Листровский исподлобья смотрел на охотника. Конечно, было трудно не догадаться о том, для чего на кордон привезли какого-то психа, особенно зная легенду о меченом. А Глазьев ее знал, это Листровский выявил еще, когда они втроем возвращались с Юрмы от подземелья отшельников.

– Но учтите, Владимир Дмитриевич, если информация об этом всем уйдет в народ, я буду точно знать, кому обязан, – выговорил Листровский.

– Не уйдет. Как вы хотите избавиться от того человека?

– Товарищ Глазьев, вопросов уже слишком много. Вы все-таки не забывайтесь, при всем уважении к вам. И кстати, для чего вы подготовили еще одну яму в лесу, где-то в полукилометре отсюда, если идти к Дальнему Таганаю?



Глазьев долго не отвечал. Сначала охотник в уме просчитывал, мог ли его выследить тот спецназовец, что увязался от лагеря, или кто-то другой случайно наткнулся на его заготовку в лесу. Но судя по лицу, Глазьев был явно разочарован результатами беседы, и начинал понимать, что никто ему не даст разделаться с оборотнем. У капитана были свои планы, уж слишком явно он держал дистанцию и даже был несколько агрессивен.

– Ту яму я подготовил еще месяц назад, – в словах Глазьева почувствовалась обида, он будто бросал слова в лицо Листровскому. – Хотел сам поймать зверюгу, пока вы не перекрыли всю долину. А сейчас та яма мне нужна, чтобы заманить оборотня. После того, как он всех вас перебьет здесь. – Охотник холодно посмотрел на Листровского и вышел в коридор.

Теперь Листровский жалел, что не поддержал инициативу Барышкова отправить этого человека в город. Он то считал, что Глазьев будет лишь болтаться туда-сюда по кордону, как вспомогательный персонаж. Может, подсобит в какой-то момент. Плюс, Листровский таким образом как бы держал свое обещание, данное охотнику. Но Глазьев выбрал самостоятельную роль, а это было опасно, самодеятельность не приветствуется. Листровский решил, что все-таки завтра днем он в приказном порядке вышлет Глазьева в Златоуст, пока все не закончится. Пусть думает, что хочет, капитану плевать. После выполнения задачи все люди вроде членов кружка натуралистов уйдут на дальнюю полку личной истории офицера КГБ Листровского.

Тем временем, Шакулин, не найдя Моляку в своей комнате, зашел в обитель Коробова. Вполне логично, что доктор был именно там. Моляка в углу копался в каких-то медикаментах. Коробов по привычке сидел на кровати, опершись спиной на подушку и вытянув ноги. Ступни, как и прежде, ходили из стороны в сторону.

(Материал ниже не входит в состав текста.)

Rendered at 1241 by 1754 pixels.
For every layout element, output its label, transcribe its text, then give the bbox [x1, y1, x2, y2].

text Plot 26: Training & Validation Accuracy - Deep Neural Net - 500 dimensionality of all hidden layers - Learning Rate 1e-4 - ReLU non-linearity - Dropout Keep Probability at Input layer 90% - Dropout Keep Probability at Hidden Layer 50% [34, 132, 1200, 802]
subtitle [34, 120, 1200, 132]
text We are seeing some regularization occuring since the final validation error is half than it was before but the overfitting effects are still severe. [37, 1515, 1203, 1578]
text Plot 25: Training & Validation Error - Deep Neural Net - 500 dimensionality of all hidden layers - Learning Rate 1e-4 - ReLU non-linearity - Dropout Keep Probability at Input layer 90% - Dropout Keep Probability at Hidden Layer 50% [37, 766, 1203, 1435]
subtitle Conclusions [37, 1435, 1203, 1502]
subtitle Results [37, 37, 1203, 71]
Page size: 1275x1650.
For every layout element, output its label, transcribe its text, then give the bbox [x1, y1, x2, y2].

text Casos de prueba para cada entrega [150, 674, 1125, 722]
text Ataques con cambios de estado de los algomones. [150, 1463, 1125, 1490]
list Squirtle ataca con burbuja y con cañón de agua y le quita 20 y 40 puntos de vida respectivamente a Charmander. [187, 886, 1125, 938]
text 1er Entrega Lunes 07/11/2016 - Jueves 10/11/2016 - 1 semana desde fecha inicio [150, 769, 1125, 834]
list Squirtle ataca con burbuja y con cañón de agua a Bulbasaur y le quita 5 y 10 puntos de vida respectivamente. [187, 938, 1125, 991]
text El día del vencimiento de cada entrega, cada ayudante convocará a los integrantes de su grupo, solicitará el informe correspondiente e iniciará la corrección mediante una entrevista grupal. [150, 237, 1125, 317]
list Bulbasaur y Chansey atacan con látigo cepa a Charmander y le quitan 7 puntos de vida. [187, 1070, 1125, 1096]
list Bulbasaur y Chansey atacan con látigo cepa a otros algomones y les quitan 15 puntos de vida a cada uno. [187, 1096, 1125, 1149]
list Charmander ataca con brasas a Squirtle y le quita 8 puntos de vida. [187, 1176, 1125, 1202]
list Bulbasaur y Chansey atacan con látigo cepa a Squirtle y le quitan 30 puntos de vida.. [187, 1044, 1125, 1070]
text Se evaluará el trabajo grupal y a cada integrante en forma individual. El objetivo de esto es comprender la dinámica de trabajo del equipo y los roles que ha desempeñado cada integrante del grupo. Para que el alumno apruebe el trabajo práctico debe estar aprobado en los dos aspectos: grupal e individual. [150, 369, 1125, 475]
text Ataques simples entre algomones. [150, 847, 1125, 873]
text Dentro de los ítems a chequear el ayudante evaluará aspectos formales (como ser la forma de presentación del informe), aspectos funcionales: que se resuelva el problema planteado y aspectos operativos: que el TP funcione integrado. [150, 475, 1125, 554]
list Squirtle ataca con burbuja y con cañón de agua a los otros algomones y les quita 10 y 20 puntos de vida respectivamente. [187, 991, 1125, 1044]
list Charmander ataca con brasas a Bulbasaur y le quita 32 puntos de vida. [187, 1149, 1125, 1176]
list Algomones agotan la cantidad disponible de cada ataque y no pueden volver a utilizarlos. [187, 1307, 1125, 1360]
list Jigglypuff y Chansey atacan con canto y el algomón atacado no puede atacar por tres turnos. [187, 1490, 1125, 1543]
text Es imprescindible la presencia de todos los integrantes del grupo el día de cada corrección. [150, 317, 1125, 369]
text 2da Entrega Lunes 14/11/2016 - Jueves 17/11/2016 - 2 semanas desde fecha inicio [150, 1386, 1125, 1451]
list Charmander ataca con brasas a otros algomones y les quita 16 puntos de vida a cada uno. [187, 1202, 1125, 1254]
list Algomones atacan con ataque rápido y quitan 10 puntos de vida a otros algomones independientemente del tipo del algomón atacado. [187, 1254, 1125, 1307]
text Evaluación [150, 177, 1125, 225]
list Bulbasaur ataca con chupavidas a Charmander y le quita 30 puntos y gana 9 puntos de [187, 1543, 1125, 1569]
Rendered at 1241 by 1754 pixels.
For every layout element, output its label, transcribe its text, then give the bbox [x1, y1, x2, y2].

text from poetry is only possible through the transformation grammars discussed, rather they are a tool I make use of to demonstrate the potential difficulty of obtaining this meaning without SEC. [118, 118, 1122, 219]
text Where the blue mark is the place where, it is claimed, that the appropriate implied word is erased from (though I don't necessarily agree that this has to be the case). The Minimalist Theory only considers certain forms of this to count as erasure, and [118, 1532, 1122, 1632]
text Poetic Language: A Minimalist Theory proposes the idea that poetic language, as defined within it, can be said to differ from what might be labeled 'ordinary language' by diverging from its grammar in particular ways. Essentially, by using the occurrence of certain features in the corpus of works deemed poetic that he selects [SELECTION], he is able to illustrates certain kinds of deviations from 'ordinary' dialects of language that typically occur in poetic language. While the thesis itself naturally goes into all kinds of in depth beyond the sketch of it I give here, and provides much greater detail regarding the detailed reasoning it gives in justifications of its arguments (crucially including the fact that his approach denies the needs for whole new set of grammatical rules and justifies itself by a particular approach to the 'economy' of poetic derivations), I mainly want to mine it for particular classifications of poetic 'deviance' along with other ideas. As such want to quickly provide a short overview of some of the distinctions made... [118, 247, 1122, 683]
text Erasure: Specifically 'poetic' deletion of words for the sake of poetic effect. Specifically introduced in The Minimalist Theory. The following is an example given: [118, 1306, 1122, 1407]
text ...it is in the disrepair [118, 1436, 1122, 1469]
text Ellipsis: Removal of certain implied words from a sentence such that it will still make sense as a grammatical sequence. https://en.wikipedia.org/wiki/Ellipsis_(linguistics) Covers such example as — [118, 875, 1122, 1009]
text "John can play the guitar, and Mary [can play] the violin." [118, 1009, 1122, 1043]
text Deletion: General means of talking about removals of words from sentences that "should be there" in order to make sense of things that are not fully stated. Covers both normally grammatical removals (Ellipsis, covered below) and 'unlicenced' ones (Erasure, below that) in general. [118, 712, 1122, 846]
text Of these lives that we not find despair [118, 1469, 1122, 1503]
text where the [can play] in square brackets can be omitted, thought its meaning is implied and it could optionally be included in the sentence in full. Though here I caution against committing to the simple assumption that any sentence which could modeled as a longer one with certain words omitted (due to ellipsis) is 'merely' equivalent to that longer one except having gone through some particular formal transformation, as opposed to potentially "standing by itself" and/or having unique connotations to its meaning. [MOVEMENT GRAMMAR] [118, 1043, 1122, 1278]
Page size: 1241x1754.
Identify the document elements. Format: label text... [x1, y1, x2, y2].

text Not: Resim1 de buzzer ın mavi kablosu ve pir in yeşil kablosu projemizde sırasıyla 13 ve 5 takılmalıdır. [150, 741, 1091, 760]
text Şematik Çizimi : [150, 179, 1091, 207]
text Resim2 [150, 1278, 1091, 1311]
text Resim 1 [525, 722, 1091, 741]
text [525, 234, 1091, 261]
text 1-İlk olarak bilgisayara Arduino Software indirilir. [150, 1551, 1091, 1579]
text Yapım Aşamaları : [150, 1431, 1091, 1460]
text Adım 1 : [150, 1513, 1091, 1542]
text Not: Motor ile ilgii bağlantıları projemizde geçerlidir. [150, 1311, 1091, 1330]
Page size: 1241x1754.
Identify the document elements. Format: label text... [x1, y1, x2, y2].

– Это вы его так садите? – спросил лейтенант, которого Моляка еще не приметил.

– А, это вы! Безусловно – я, не сам же он так устраивается, – усмехнулся доктор, держа в руке ампулу с прозрачным содержимым.

Комнатушка была маленькой, особо не развернешься. Шакулин подошел к кровати Коробова, стоявшей изголовьем прямо к центру окна, а ногами к двери. Лейтенанта не оставляла в покое мысль о том, что перед ним сейчас человек, который имеет некие личные отношения с Уутьема. Имеет, но молчит. Шакулин решительно помахал ладонью прямо перед носом Коробова и чуть ли не прокричал:

– Эй, вы слышите меня! Эй!

– Что вы делаете?! – возмутился Моляка.

Но Шакулин не унимался, он взял Коробова за плечи и как следует затряс его.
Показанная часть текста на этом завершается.